Will and Ariel Durant were historians who wrote a 20-volume history of Western Civilization. At the end of their careers, they wrote a short, 109-page long book called, “The Lessons of History.” I first read that book over 30 years ago, for a course on business and society that I took when I was working on my doctorate in business. There was one chapter in particular that stuck with me. They said that there is an unequal concentration of ability in any society, and as a result there will be an unequal distribution of wealth. Over time, that uneven distribution of wealth gets worse, as the wealthy people pass on both the genes that give their offspring an advantage along with a material headstart. Eventually, the Durants said, the concentration of wealth becomes so great that it’s unsustainable, and one of two things happens: there is either a redistribution of wealth through legislation, or there is a redistribution of poverty through revolution. Revolution doesn’t redistribute wealth – it destroys wealth and makes people equally poor. 

The Torah’s answer to income and wealth inequality was the jubilee year. In biblical times, wealth was largely tied to owning land that was suitable for agriculture and raising livestock. Instead of an unending cycle of the rich farmers buying up their neighbors and becoming even richer, the Torah put in place a reset once every fifty years. Once every fifty years land was to revert to its original owner, without the original owner having to pay anything. Families that had made bad financial decisions had a once in a generation reset when they got their land back and had a fresh start, another chance, and some of the wealth that had accumulated into a few hands was redistributed more broadly.

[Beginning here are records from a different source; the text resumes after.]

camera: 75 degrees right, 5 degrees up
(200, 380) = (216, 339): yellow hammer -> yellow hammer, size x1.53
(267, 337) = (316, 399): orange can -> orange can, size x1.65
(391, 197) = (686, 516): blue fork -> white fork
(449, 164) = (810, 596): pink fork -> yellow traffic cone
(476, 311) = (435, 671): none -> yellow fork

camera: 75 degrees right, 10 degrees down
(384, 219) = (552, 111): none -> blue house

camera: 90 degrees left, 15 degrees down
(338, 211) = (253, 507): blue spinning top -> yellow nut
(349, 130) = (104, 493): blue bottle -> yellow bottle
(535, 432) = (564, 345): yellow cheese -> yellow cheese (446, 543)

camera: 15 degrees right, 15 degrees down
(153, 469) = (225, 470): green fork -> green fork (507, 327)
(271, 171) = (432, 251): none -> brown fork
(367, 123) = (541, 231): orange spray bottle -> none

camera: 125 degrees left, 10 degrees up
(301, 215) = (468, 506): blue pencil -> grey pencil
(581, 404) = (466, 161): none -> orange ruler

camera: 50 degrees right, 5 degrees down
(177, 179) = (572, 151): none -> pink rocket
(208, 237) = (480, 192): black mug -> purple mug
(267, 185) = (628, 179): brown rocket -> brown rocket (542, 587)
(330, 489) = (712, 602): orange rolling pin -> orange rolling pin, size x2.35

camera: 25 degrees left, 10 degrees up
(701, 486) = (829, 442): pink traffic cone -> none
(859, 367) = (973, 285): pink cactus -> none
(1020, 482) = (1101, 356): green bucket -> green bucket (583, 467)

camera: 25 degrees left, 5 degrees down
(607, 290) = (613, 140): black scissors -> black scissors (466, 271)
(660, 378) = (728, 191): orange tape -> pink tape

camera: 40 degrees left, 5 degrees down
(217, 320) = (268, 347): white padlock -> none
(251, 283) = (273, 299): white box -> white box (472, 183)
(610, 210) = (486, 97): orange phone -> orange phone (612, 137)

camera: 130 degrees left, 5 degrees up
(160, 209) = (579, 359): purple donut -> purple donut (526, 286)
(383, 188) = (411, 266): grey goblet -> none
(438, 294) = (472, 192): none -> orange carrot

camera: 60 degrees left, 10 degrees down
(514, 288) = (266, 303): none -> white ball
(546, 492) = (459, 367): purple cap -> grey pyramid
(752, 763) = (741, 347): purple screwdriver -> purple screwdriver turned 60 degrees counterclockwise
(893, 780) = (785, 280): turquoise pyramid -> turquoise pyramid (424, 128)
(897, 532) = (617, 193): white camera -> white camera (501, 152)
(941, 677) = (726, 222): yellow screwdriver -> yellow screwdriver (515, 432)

Scholars debate whether the jubilee year was ever actually observed. The rabbis in the Talmud assumed it ended over 2,700 years ago when the northern tribes, the famous “ten lost tribes,” were expelled from the land.

But whether the jubilee year was ever actually enacted or was aspirational, it showed a recognition of the reality of unequal concentration of ability and wealth, and legislated an attempt to fix the problem. 

I don’t know what is the best political and economic solution to the problem of income inequality. But I do believe the Durants are correct, and that eventually something will have to be done. A society where one one hundredth of one percent of the people in the world are astronomically wealthy, 20% of the world is comfortable, and 80% of the world lives in poverty is not going to be sustainable. 

The Torah wisely prescribes redistributing wealth through legislation. I pray that our civil societies are equally wise.

Shabbat shalom

Barry Leff

Rabbi Barry (Baruch) Leff is a dual Israeli-American business executive, teacher, speaker and writer who divides his time between Israel and the US.